_REQUIRED ACTION 1_
In the episode recap, why does Izzie wake Bailey? Answer in one to three sentences.
_REQUIRED ACTION 2_
Answer these questions from the episode recap, one line each:
(a) According to Cristina, who is geriatrics for?
(b) Why can't Katie watch the pageant in the hospital?
(c) Who asks Izzie whether she needs something?
_REQUIRED ACTION 3_
List every word or phrase Cristina uses to describe surgery in the episode recap.

_PAGE EXTRACT_

Mere's beeper goes off for a 911 for Katie Bryce, so she runs out of the room. "Maybe I shoulda gone into geriatrics," muffles George. "No one minds when you kill an old person." Uh, the old person's FAMILY might disagree with you, General Whiney-Face. "Surgery is hot," says Cristina. "It's the Marines. It's macho. It's hostile. It's hardcore. Geriatrics is for freaks who live with their mothers and never have sex." George looks down at the floor. "I have gotta get my own place." Hee. Or you could just move in with Meredith and never have sex while pining after the one woman in the world who couldn't care less about you. Just a thought.
Mere slams through the hall toward Katie's room, only when she gets there, she's not greeted by Katie's dead body. Katie's alive and well and wondering why it took so damn long for Meredith to get there. Katie, I'm not going to tell you again. Go into a seizure immediately, or I shall be forced to make you eat your medical chart. "Wait, there's nothing wrong with you?" gasps Mere. "I'm bored," says Katie. She then starts yammering about the pageant and how she wants to see it on the TV but the hospital doesn't get the channel it's on, and she wants Mere to call someone about this terrible inconvenience. Mere starts to lecture her on how this is a hospital and not a Celebrity Cruise and that she should go to sleep and stop bothering everyone. "But I can't sleep," says Katie. "My head's all full." "That's called 'thinking'," snaps Mere. "Go with it." She leaves, and Katie's already-full head starts to fill some more with that stuff that makes you have seizures.
Meanwhile, Bailey's passed out on a gurney, and Izzie's standing motionless in the hallway, just staring at her. A male nurse watches this and finally asks Izzie if she needs something. Izzie needs to start a central line on a patient, but she doesn't know how to. "I've never done one," says Izzie. "Well, you know what that means!" says the nurse cheerfully as he shoots a glance at the sleeping Bailey. Heh. Izzie sucks it up and moves over to wake Bailey. Needless to say, Bailey is not pleased with the waking up thing. Izzie turns to walk away, but she comes back and clears her throat and Bailey and her hilarious bed head finally sit up and say, "WHAT IS IT?" Next thing we know, Bailey's performing the central line on the patient and glaring at Izzie. "Next time you wake me, he better be so close to dead there's a tag on his toe."

_EXTRACTED INFORMATION_
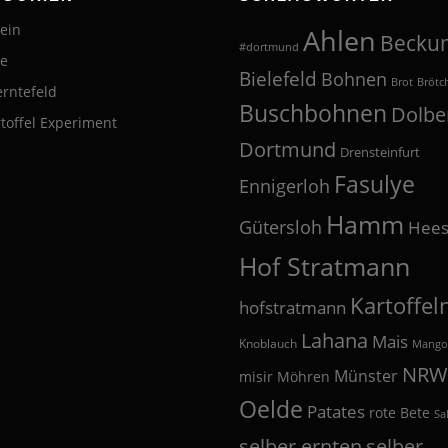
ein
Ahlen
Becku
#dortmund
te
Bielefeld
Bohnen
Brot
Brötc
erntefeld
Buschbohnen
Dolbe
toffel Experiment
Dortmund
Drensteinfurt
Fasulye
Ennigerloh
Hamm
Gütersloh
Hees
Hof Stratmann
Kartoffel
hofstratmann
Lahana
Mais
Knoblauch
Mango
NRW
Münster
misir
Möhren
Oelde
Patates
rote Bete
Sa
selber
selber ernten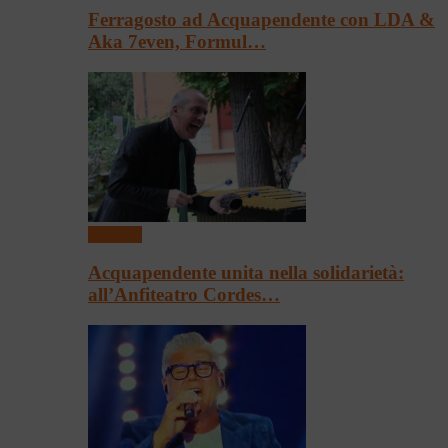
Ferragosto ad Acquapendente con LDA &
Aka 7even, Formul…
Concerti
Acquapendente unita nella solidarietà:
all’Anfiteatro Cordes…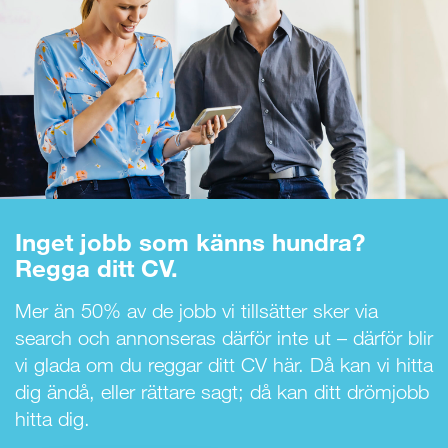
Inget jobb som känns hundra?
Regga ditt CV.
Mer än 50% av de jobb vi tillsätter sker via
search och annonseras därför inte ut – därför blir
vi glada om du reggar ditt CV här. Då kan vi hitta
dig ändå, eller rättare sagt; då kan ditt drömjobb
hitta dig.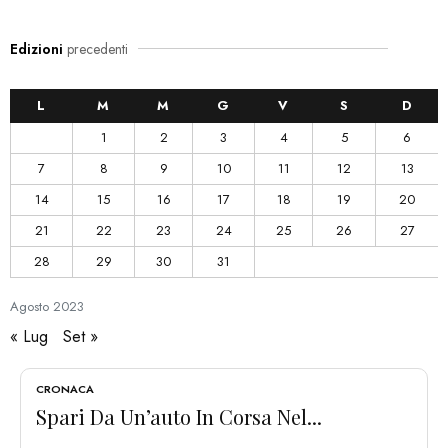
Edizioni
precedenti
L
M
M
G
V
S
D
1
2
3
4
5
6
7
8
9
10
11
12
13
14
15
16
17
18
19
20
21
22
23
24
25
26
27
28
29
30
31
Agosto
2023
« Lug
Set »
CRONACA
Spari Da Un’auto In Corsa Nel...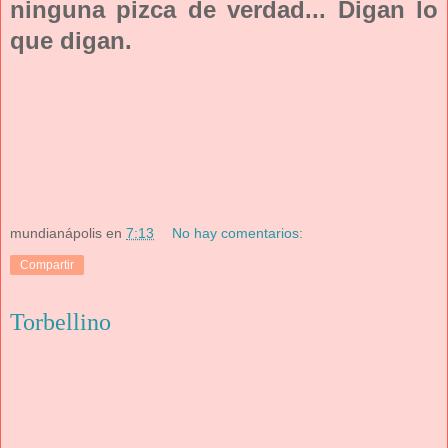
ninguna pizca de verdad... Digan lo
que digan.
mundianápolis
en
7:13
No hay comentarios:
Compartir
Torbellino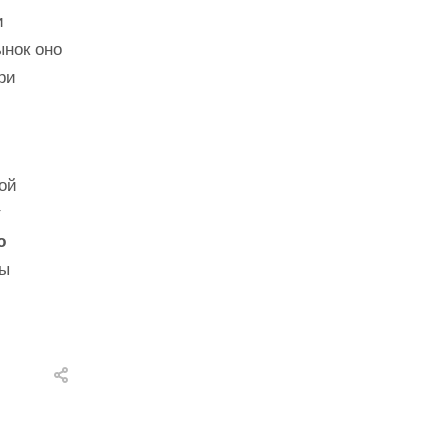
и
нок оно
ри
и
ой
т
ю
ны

...

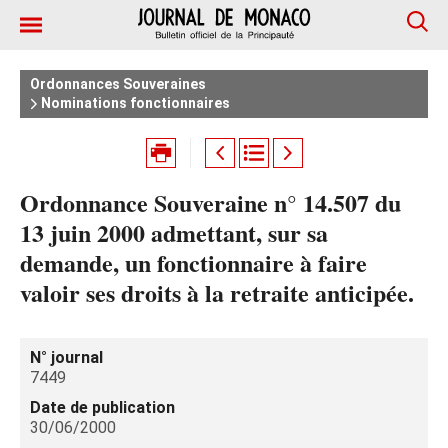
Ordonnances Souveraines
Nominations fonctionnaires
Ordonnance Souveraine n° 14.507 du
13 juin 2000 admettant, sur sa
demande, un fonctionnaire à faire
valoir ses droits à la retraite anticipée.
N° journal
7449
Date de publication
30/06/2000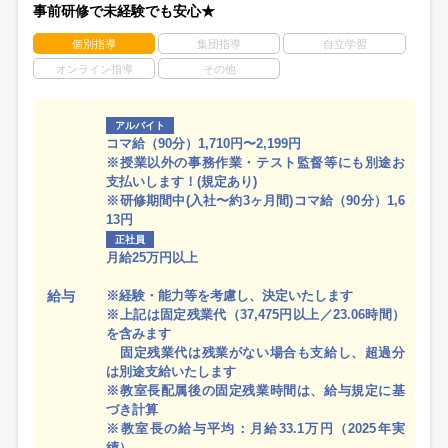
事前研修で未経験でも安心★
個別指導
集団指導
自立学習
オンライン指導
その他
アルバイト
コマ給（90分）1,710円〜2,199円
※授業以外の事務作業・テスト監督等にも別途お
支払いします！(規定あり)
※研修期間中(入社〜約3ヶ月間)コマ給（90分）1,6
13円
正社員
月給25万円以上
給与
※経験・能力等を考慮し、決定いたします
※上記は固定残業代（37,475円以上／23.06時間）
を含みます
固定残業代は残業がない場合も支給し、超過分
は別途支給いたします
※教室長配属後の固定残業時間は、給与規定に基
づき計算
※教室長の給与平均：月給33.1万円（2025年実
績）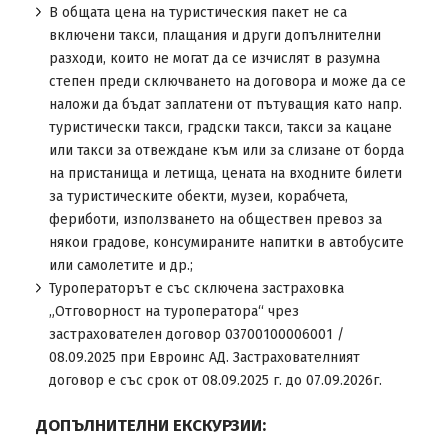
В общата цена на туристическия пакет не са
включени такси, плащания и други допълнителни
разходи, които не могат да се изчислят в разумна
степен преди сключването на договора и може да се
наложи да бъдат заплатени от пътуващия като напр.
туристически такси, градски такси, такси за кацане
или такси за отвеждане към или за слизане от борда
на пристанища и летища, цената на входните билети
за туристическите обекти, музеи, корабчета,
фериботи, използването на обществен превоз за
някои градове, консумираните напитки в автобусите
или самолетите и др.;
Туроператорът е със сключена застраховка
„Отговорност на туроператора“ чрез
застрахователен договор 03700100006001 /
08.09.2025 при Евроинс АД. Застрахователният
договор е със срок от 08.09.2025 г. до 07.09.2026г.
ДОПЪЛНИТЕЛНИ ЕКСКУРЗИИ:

_ANSWER 1_
Izzie needs to start a central line on a patient, but she doesn't know how because she has never done one. So she wakes Bailey, who then performs the procedure.

_ANSWER 2_
(a) Cristina says geriatrics is for freaks who live with their mothers and never have sex.
(b) The hospital doesn't get the channel the pageant is on.
(c) A male nurse asks her.

_ANSWER 3_
- hot
- the Marines
- macho
- hostile
- hardcore